Kyle Kuzma e Kristaps Porzingis
Il problema a Washington risiede più nella pochezza del cast di supporto, che nei numeri (anche aggregati) del trio Bradley Beal, Kristaps Porzingis e Kyle Kuzma.
Gli Wizards stanno lottando per un posto di rincalzo ai play-in a Est, che se raggiunto o meno poco cambia per l’orizzonte della franchigia. Porzingis e Kuzma sono titolari di due player option da rispettivamente 36 e 13 milioni di dollari, e in stagione si è anticipato che entrambi potrebbero rinunciarvi per sondare la free agency con l’obiettivo di rifirmare un contratto pluriennale a Washington. Soprattutto Kuzma ha dato indicazioni precise a riguardo.
A livello individuale, ottima è stata la stagione di Porzingis, fin qui da 22.8 punti di media a partita con 8.5 rimbalzi e 1.6 stoppate, e il 37.5% da tre punti. Kyle Kuzma ha tenuto cifre da All-Star, se gli Wizards avessero avuto un record decoroso, e sta viaggiando a oltre 21 punti e 7 rimbalzi a partita con quasi 4 assist e 3 palle perse di media. In 35 partite giocate assieme al momento di scrivere, con Beal-Porzingis-Kuzma in campo gli Wizards segnano 116.1 punti per 100 possessi e hanno un plus\minus di + 3.8 sempre per 100 possessi.

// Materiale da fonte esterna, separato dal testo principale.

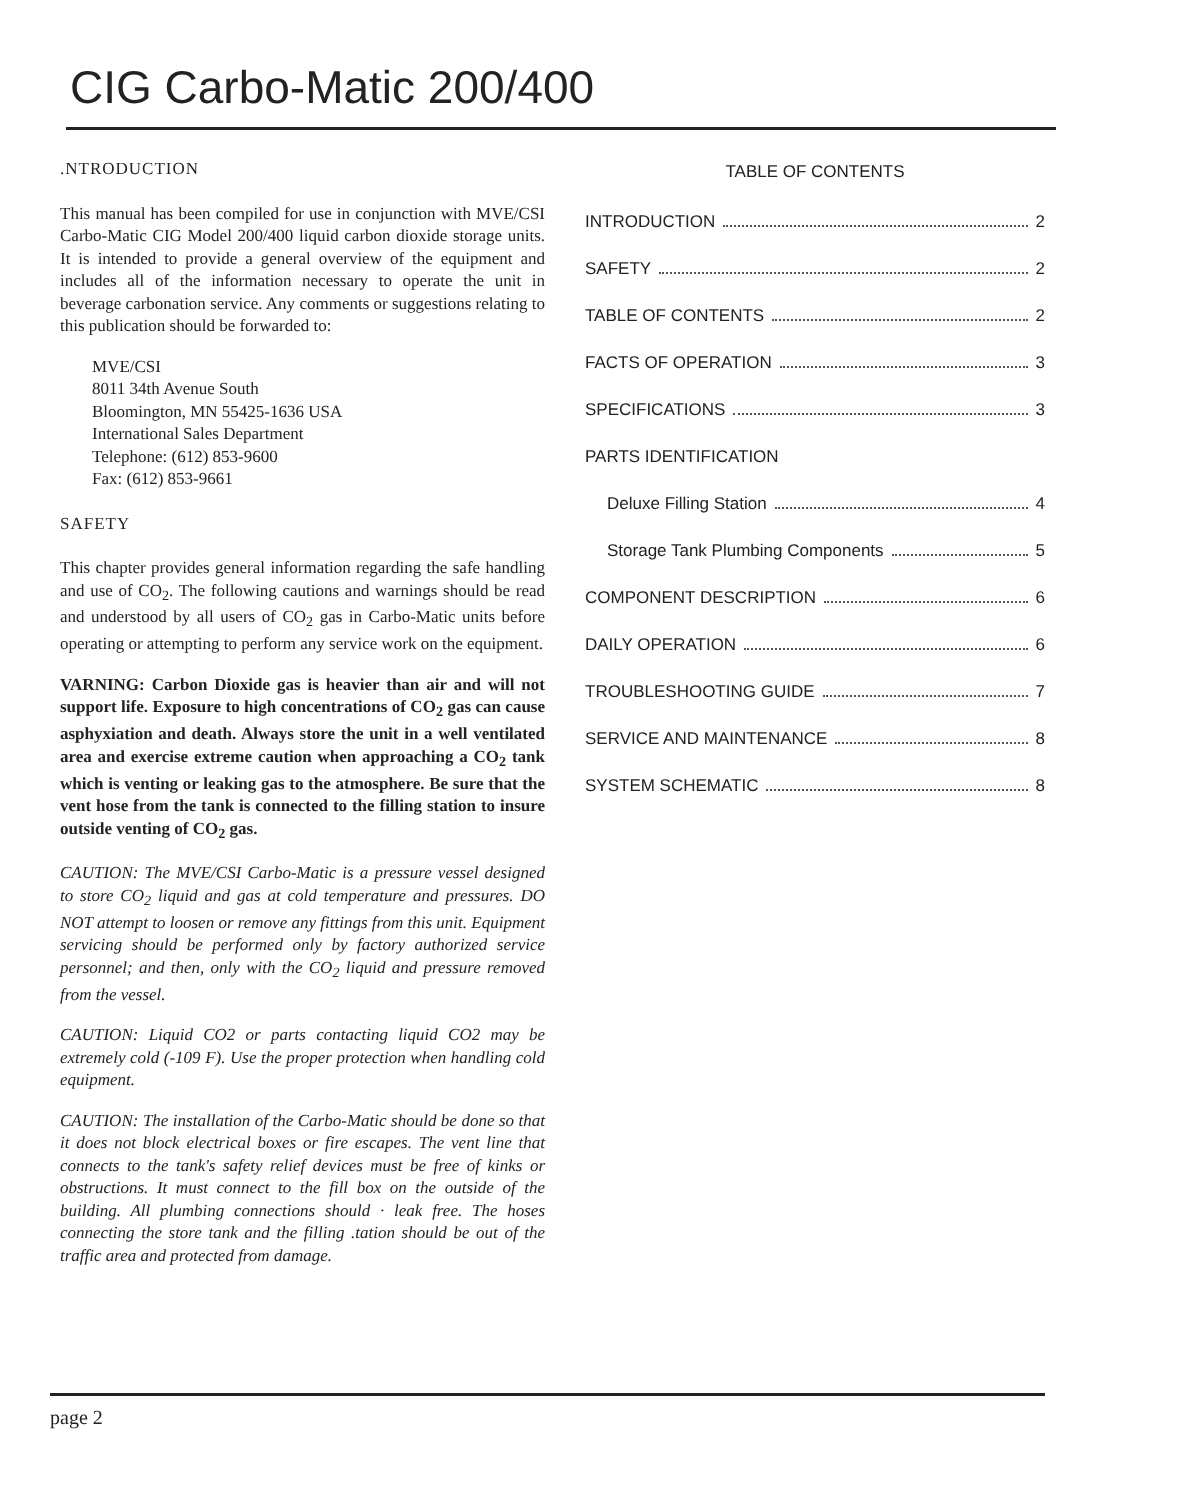CIG Carbo-Matic 200/400
.NTRODUCTION
This manual has been compiled for use in conjunction with MVE/CSI Carbo-Matic CIG Model 200/400 liquid carbon dioxide storage units. It is intended to provide a general overview of the equipment and includes all of the information necessary to operate the unit in beverage carbonation service. Any comments or suggestions relating to this publication should be forwarded to:
MVE/CSI
8011 34th Avenue South
Bloomington, MN 55425-1636 USA
International Sales Department
Telephone: (612) 853-9600
Fax: (612) 853-9661
SAFETY
This chapter provides general information regarding the safe handling and use of CO<sub>2</sub>. The following cautions and warnings should be read and understood by all users of CO<sub>2</sub> gas in Carbo-Matic units before operating or attempting to perform any service work on the equipment.
VARNING: Carbon Dioxide gas is heavier than air and will not support life. Exposure to high concentrations of CO<sub>2</sub> gas can cause asphyxiation and death. Always store the unit in a well ventilated area and exercise extreme caution when approaching a CO<sub>2</sub> tank which is venting or leaking gas to the atmosphere. Be sure that the vent hose from the tank is connected to the filling station to insure outside venting of CO<sub>2</sub> gas.
CAUTION: The MVE/CSI Carbo-Matic is a pressure vessel designed to store CO<sub>2</sub> liquid and gas at cold temperature and pressures. DO NOT attempt to loosen or remove any fittings from this unit. Equipment servicing should be performed only by factory authorized service personnel; and then, only with the CO<sub>2</sub> liquid and pressure removed from the vessel.
CAUTION: Liquid CO2 or parts contacting liquid CO2 may be extremely cold (-109 F). Use the proper protection when handling cold equipment.
CAUTION: The installation of the Carbo-Matic should be done so that it does not block electrical boxes or fire escapes. The vent line that connects to the tank's safety relief devices must be free of kinks or obstructions. It must connect to the fill box on the outside of the building. All plumbing connections should · leak free. The hoses connecting the store tank and the filling .tation should be out of the traffic area and protected from damage.
TABLE OF CONTENTS
INTRODUCTION 2
SAFETY 2
TABLE OF CONTENTS 2
FACTS OF OPERATION 3
SPECIFICATIONS 3
PARTS IDENTIFICATION
Deluxe Filling Station 4
Storage Tank Plumbing Components 5
COMPONENT DESCRIPTION 6
DAILY OPERATION 6
TROUBLESHOOTING GUIDE 7
SERVICE AND MAINTENANCE 8
SYSTEM SCHEMATIC 8
page 2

La vera sfida per Washington è mettere dei giocatori di rotazioni validi attorno a loro, che oggi non ci sono. Deni Avdija, Monte Morris, Daniel Gafford, Corey Kispert e Delon Wright non sono abbastanza per la Eastern Conference di oggi, Johnny Davis (scelta numero 9 al draft 2022) non ha mai visto il campo.
Fred VanVleet e Gary Trent Jr
Toronto ha superato la trade deadline senza smantellare alcunché, e anzi ha riportato in Canada un giocatore che serviva come Jakob Poeltl. E si è rimessa in pista per un posto ai play-in.
VanVleet e Trent Jr dovranno decidere se uscire dal proprio contratto con un anno di anticipo rispetto alla scadenza, entrambi sono (sulla carta) disposti a trattare un rinnovo con i Raptors.
Fred VanVleet ha 29 anni ed è un prodotto fatto in casa: undrafted, allevato in G-League e poi campione NBA da riserva di Kyle Lowry e sesto-settimo uomo, quindi titolare di una squadra da playoffs e All-Star. L’ex Wichita State sta anche vivendo la peggior stagione al tiro in carriera (si è ripreso dopo la deadline come tutti i Raptors) e da 4 anni gioca oltre 35 minuti a partita per coach Nick Nurse, di cui è diretta emanazione in campo.
“FVV” assomiglia a quei giocatori in grado di eccellere perlopiùnella squadra che li ha inventati, per altri team potrebbe essere un rischio accordargli un contratto da 4 anni e 100-130 milioni di dollari complessivi, e i Raptors non hanno del resto alternative alle sue spalle.
In questo scenario avrebbe invece molto senso per Gary Trent Jr, autore fin qui della sua miglior stagione in carriera per efficienza, diventare free agent e sondare l’interesse delle altre squadre, L’ex Portland ha 24 anni, è di fatto “solo” un realizzatore che può anche partire dalla panchina in una squadra da playoffs. I Raptors dovranno rimettere sotto contratto Poeltl, a lasciare potrebbe essere dunque il figlio d’arte.